We need a Marshall Plan for the Amazon
Reforestation on a vast scale is required to avoid environmental catastrophe
The Amazon rainforest is the greatest repository of biodiversity in the world. It also plays a critical role in global water cycles and stores nearly 100bn metric tons of carbon — about a decade’s worth of global emissions.
But it is now under mortal threat. The Amazon Basin has already experienced three mega-droughts and three mega-floods in the past 12 years. We may be close to an irreversible shift: up to 60 per cent of the Amazon rainforest could be transformed into degraded savannah, with catastrophic consequences for South America and the rest of the world.
To compound this, the largest pool of yet-to-be discovered zoonotic viruses may reside in bats, primates and rodents in the Amazon. “Disease X”, an unknown pathogen that could cause the next global pandemic, could emerge from the region if we do not start mapping the risks immediately.
So far, well-intentioned public and private sector and civil society organisations have focused on tried-and-tested policies aimed at eliminating illegal deforestation and promoting economic and social development. But these are not enough by themselves.
Instead we need a revolution combining a “Marshall Plan” — aimed at reconstructing the region’s highly degraded social, economic and environmental fabric — and the equivalent of an Apollo programme to engineer an inclusive bio-economy that is in harmony with nature, and benefits the peoples of the Amazon and the world at large.
Just as the US Marshall Plan granted billions of dollars in aid to European countries devastated by the second world war, a well-resourced undertaking is required if we are to have a fighting chance of avoiding large swaths of the Amazon being turned into grassland.
This would involve reforesting more than 200,000 sq km with native tree species. Reforestation on this scale has never been attempted before. But a public-private partnership with wide-ranging social participation would be a significant source of employment for the peoples of the Amazon.
This is where the Apollo programme — the reinvention of the region’s economic system — comes in. Building a new computational bio-economy has the potential to reverse rapid deindustrialisation in countries that are rich in bio-assets. It would also provide an example to the rest of the world of an alternative model of economic development.
One new species is discovered every three days in the Amazon, using existing analogue methods. But the Amazonian library of biological knowledge is being destroyed to make space for low-productivity cattle ranching, imposing a gigantic cost on the global economy for generations to come.
A combination of autonomous robotic systems and computational and synthetic biology would give us a new basis for biological discovery and innovation. For example, the use of the fungal and microbial genetic diversity of Amazonian soils to bioengineer “precision plant microbiomes”, which optimise resistance to pests, disease and drought resistance and enhance soil fertility.
Where will the resources for this multibillion-dollar effort come from? I and my colleagues in risk transfer have argued for the creation of an Amazon Savannisation Recovery Bond. This would be a kind of reverse catastrophe bond that will pay its public and private bondholders — pension funds, institutional investors and the like — based on an index that measures and verifies vast reforestation of native species in the Amazon to reduce the overall risk.
Time is not on our side. We need more than the easy net-zero commitments from governments and businesses alike that are likely to emerge from the COP26 summit in Glasgow. We need nothing less than a revolution.

▶ **RECORDS PROVIDED**

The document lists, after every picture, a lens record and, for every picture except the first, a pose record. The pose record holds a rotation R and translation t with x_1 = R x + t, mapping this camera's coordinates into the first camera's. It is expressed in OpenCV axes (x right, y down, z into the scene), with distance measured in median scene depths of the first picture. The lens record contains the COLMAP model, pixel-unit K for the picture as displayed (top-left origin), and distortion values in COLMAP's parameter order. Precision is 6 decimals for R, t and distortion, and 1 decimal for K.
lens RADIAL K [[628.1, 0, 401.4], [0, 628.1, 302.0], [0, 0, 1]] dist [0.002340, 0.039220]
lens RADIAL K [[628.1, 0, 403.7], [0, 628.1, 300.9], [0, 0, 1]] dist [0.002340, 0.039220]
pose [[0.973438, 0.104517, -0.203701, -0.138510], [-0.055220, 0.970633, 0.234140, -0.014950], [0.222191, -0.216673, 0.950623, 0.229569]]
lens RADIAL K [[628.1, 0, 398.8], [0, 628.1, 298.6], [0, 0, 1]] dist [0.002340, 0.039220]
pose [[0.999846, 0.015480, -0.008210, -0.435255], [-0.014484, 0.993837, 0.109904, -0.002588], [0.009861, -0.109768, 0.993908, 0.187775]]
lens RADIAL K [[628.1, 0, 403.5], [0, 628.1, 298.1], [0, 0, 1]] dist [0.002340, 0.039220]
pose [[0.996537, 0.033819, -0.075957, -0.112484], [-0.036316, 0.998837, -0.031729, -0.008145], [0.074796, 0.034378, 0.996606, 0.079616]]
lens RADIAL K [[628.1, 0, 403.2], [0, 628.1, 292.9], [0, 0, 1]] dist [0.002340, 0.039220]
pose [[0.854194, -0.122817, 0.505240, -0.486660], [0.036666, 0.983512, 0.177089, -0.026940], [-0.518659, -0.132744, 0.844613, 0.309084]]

▶ **ACTIVITY 1**
According to the Amazon article, how often is a new species discovered in the Amazon?
▶ **ACTIVITY 2**
Repeat the Amazon article's text between "This would involve" and "of economic development.", inclusive.
The rows aren't needed here.

▶ **SOLUTION 1**
One new species is discovered every three days, using existing analogue methods.

▶ **SOLUTION 2**
This would involve reforesting more than 200,000 sq km with native tree species. Reforestation on this scale has never been attempted before. But a public-private partnership with wide-ranging social participation would be a significant source of employment for the peoples of the Amazon.
This is where the Apollo programme — the reinvention of the region’s economic system — comes in. Building a new computational bio-economy has the potential to reverse rapid deindustrialisation in countries that are rich in bio-assets. It would also provide an example to the rest of the world of an alternative model of economic development.